Montreal gets like that, and Gainey should have seen it coming. Hockey fever at it's most fervent.

I was surprised as many were when he came out and spoke his intentions out loud. For a man who usually is low key about his goals, the admission was uplfting and stunning. In the aftermath, declaring he was out to hit a home run only set up disappointment.

When Gainey made the quote, I considered the effect on the Montreal media. It had the same effect on me. I got swept up in a way of hope.

I recall thinking, "Bob, what are you saying! Come to your senses!"























Bob came to his senses at 2:53 PM yesterday, apparently. When dance partner Don Waddell's asking price became a touch too lofty for Gainey to assume, the wise man backed down.

What happened was Waddell did as any GM worth his salt would - he upped the ante until the last minute. When the Thrashers GM asked Gainey for more, the good Bob stood his ground. The Penguins had offered the four bodies they ended up sending and the Canadiens balked at the offer of Mikhail Grabovski, Matt D' Agnostini, Mark Streit, and Ryan O'Byrne.

You can decide which offer you'd choose, but Waddell went with the two NHL regulars offered by Pittsburgh, a first round pick in 2008, and the disappointing Angelo Esposito that the Pens chose last summer.

Gainey could not see the Habs as being improved, had they surrendered three assets from their starting lineup, and good for him!

This team did not look too shabby on the ice last night, but the playoffs are a whole other test.
What confounded me from the get go, was that the Canadiens have plently of offfense. After last night's game, they have scored 201 goals. Detroit have 203 with one more game played. Ottawa has 210.























Offense is not the problem, defense is more of a concern.

Markov, Komisarek, and Hamrlik rate a great top three, though none will be confused for Pronger, Niedermayer or Lidstrom.

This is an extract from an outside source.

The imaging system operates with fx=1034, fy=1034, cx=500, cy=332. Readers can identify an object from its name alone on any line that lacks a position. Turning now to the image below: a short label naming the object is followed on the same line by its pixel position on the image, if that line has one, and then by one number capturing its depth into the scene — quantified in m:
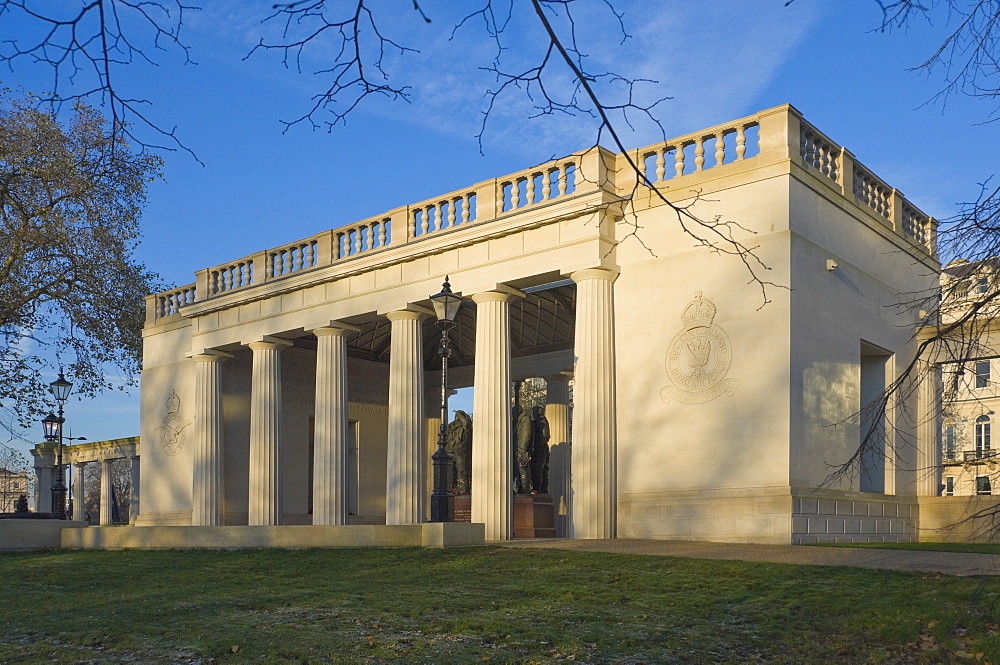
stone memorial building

Francis Bouillon and Josh Gorges have surprised of late - in certain games. Ryan O'Byrne is coming along as well as hoped.

There's Mark Streit to sub on the PP point and fill in when penalties get hairy and rotations go out of whack, Mathieu Dandeneault in emergencies, and Patrice Brisebois when...when...when hell starts to freeze.

It would have been good to see Bob add, say, Adam Foote or another top 4 d-man to the corps.

Instead, Gainey delivered the curve I so greatly feared when writing about this two days ago.

Certainly many weren't prepared to see Cristobal Huet dealt, especially at a time when there was little market for goalies. The returning second round pick does not make Gainey look genial today, but he may be looking at things differently than most.

Standing to lose Huet to free agency this coming summer, and with Jaroslav Halak once again standing on his head in Hamilton, a choice needed to be made. As this is a young team, perhaps Gainey wants his goaltenders to peak at the same time the core of the team reaches its apex.

That is not now. It might just be next year. It will surely be the year after, in many estimations.
In order to have the goaltending be where it needs to then, the process of them being front and center, taking the bullets, must begin now. With Huet in the picture, this would not have happened.

Yesterday cemented the notion of Carey Price as the man of the moment, over simply being constantly regarded as the goalie of the future. Gainey's decision makes clear the future begins now.

It was good then that he sacrificed none of it yesterday.

Gainey's final piece, his home run signing, Hossa even, can come this summer.

He'll appear a great deal wiser when it happens - as long as he doesn't tell the world exactly what his intents are with two weeks notice.